Читаем без скачивания Место - Фридрих Горенштейн
Шрифт:
Интервал:
Закладка:
– Стыд и позор!.. Русский человек никогда не действует из-за угла!..
Это был набор слов, не соответствующих ситуации, ибо никто из-за угла не действовал, а, наоборот, собрались толпой. Но в момент подъема сил из Гаврюшина лезли какие-то обрывки, о которых он думал по ночам и которые мог произносить, вдохнув полной грудью словно бы воздух конца сороковых… Но тут откуда-то сбоку к Гаврюшину бросились двое. Было в них что-то нездешнее, хоть одеты они были по-рабочему. На одного из них Гаврюшин даже обратил внимание, когда вошел на завод, и подумал, каким образом здесь оказались эти посторонние личности. Но, как известно, он тут же отвлечен был инцидентом с бульдозером. Так вот, один из этих двоих, с бледным лицом, подбежав, крикнул Гаврюшину:
– Здравствуй, Лейбович… Долго же я искал тебя…
А второй, плотный, схватил винтовку и начал ее выдергивать из рук Гаврюшина. И тут прозвучал второй выстрел, причем неизвестно, кто же – Гаврюшин или тот плотный – нажал спуск, выдергивая винтовку. И следом за выстрелом послышался крик. Молодой рабочий-строитель лежал на земле… Спецовка его у плеча набухла кровью.

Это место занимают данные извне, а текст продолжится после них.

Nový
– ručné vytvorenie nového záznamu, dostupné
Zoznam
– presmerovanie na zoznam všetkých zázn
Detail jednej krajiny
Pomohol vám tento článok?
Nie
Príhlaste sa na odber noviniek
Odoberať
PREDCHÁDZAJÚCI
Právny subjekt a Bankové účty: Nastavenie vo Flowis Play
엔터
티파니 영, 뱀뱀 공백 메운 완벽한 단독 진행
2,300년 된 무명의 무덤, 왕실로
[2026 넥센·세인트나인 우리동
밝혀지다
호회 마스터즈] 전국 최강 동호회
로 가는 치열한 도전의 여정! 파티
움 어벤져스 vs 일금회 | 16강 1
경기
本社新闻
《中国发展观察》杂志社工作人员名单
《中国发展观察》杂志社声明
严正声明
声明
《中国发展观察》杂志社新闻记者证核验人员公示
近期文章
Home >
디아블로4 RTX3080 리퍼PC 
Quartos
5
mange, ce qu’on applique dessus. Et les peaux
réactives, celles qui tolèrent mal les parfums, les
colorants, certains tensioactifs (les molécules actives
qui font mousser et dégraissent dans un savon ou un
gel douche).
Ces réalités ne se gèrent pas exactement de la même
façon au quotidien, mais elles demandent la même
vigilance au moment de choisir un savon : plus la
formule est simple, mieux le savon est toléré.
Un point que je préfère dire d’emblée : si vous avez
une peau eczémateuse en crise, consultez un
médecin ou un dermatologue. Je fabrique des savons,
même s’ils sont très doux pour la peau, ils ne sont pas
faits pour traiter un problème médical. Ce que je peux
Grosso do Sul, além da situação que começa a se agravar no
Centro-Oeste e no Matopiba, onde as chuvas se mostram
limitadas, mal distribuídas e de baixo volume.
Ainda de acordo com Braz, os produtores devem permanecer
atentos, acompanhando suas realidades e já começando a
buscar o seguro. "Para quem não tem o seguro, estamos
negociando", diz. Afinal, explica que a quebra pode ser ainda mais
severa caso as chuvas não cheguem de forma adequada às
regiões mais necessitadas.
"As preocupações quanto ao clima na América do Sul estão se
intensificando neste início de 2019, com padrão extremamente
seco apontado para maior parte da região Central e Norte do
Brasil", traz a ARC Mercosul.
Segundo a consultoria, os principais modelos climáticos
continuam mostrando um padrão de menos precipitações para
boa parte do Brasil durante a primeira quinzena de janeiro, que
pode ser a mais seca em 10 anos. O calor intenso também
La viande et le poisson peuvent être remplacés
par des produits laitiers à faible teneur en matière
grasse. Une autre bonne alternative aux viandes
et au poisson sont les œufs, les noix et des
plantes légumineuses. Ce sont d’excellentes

Впрочем, судя по виду Гаврюшина, вряд ли это он мог выстрелить, ибо после крика, ему адресованного: «Здравствуй, Лейбович…», он буквально на глазах изменился, и было такое впечатление, будто он попросту расползается и разваливается, как снежная баба под действием горячего воздуха… Толпа задвигалась, и в том месте, где лежал раненый, образовался круг… Завизжала какая-то женщина.
– Тихо! – вскочив на гусеницу бульдозера, крикнул бледный. – Соблюдать порядок!.. Под маской Гаврюшина Алексея Ильича долгое время скрывался Лейбович Абрам Исаакович…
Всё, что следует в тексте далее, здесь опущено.